Table of contents
Scheduled maintenance and upgrades procedures
Summary
Details
ChemIT notifies cluster lead that maintenance will occur on a specific upcoming date.
- What is a long enough lead time for the group?
- What is a short enough lead time for ChemIT?
Message will state:
- Date and time of shut-down. Expected duration of shut-down.
- Most events will occur Mon-Thur, 9am-5pm EST, when staffing and backup folks are available.
- Purpose summary.
Message will be sent to:
- Whom?
Typical work done during maintenance
(Point to Lulu's current, active checklist! Nov 2015)
Update BIOS (and why it's done...)
Update OS
Update...
Test UPS
Test backups
Test...
Sample message:
To: ?
Subject: PI's ClusterName: Date/ time planned down-time.
-----------------------------------------------
To all users of the PI's ClusterName,
On Date/ time, the cluster will be down for planned maintenance for 3 hours.
During this down-time, we intend to:
- Test new GPU software capabilities
- Update the OS of the storage system.
- Update the BIOS of the 4 GPU clusters.
- Update the UPS software to address current software's limitations.
- Confirm backups and review other system software configurations.
-----------------------------------------------
Communication timeline
1) ChemIT notifies group rep. of planned date.
2) Group rep. confirms there is no better date (or negotiates a better date, with ChemIT staff).
3) Group rep. notifies all users of cluster, using message crafted by ChemIT.
- Or, group rep. requests ChemIT send the email to all cluster users, on their behalf.

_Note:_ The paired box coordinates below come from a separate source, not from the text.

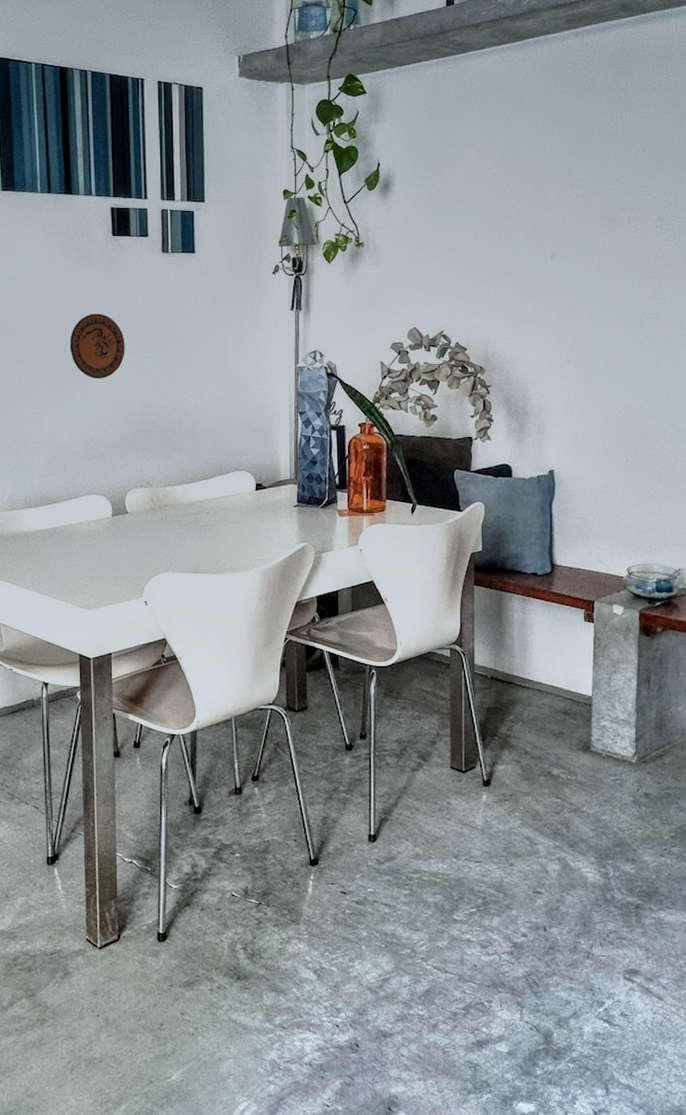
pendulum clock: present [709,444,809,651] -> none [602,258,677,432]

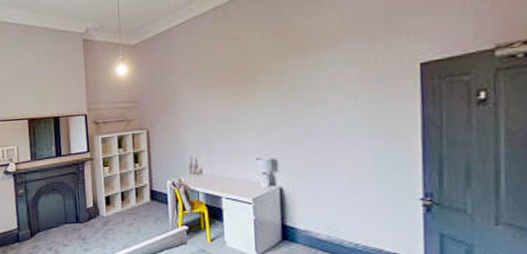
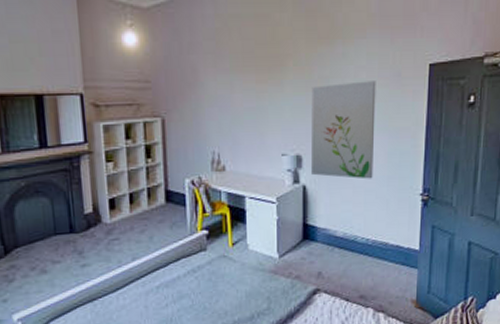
wall art: none [284,85,358,182] -> present [310,81,376,179]

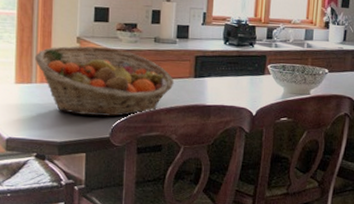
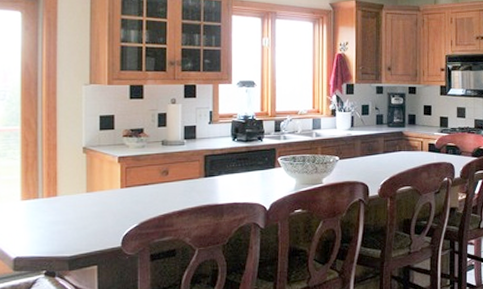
fruit basket: present [34,46,175,117] -> none [40,154,185,226]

Message sent to users' <NetID@cornell.edu> address.
4) The work day before the shut down, ChemIT sends a reminder.
5) When cluster is shutdown, ChemIT sends a statement to that affect.
6) ChemIT sends a status report if cluster not up when expected, providing new time estimate.

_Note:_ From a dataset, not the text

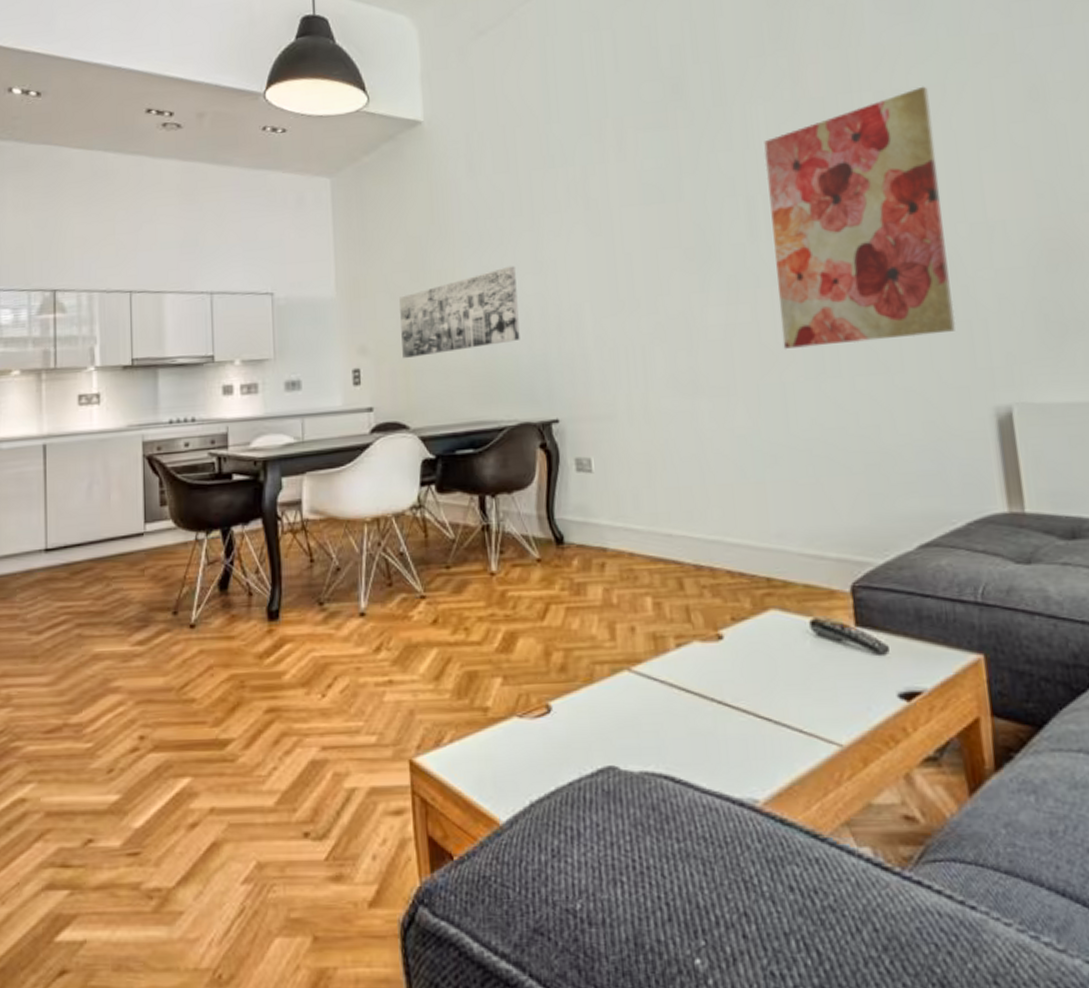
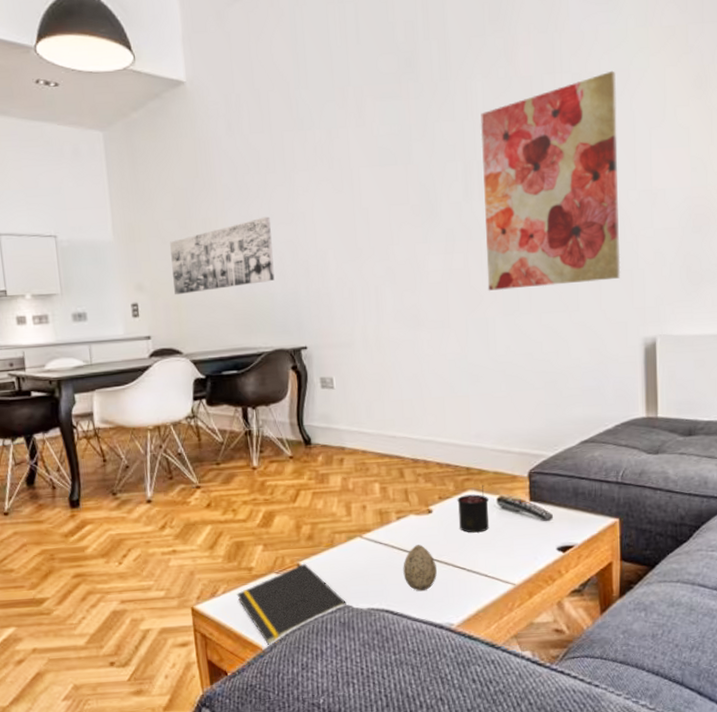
notepad: none [467,704,611,820] -> present [237,563,347,646]
decorative egg: none [686,683,733,751] -> present [403,545,437,592]
candle: none [756,602,801,669] -> present [457,484,490,533]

7) ChemIT sends a report when the server is again available.
Ideas
- Establish a schedule for at least 6 month out. Why? Used by whom? What of things changing?
Emergency work procedures
Communication timeline
1) Something bad happens, which was not scheduled.
- Power outages have been the most frequent, recent reasons for downtime
- Please talk to us to discuss cost/ benefits options to reduce power outage impacts, if you haven't already done so. Thank you!

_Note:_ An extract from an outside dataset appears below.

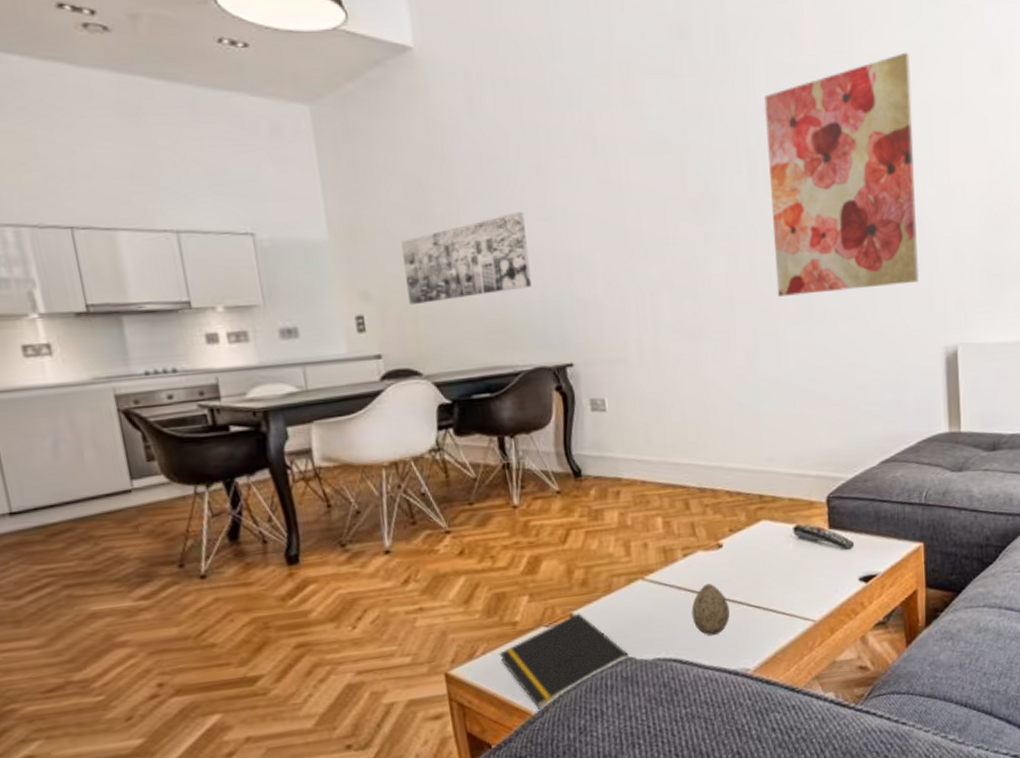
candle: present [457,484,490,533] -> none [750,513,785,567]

2) ChemIT learns of the emergency situation.
- This often happens by researchers confirming cluster is down, and then emailing ChemIT with evidence.
- ChemIT staff are available M-F, 9am-5 most days. Weekends, evenings, and holidays
3) ChemIT characterizes the problem and develops an initial prognosis.
4) ChemIT notifies group rep (users) of status and prognosis as soon as practicable.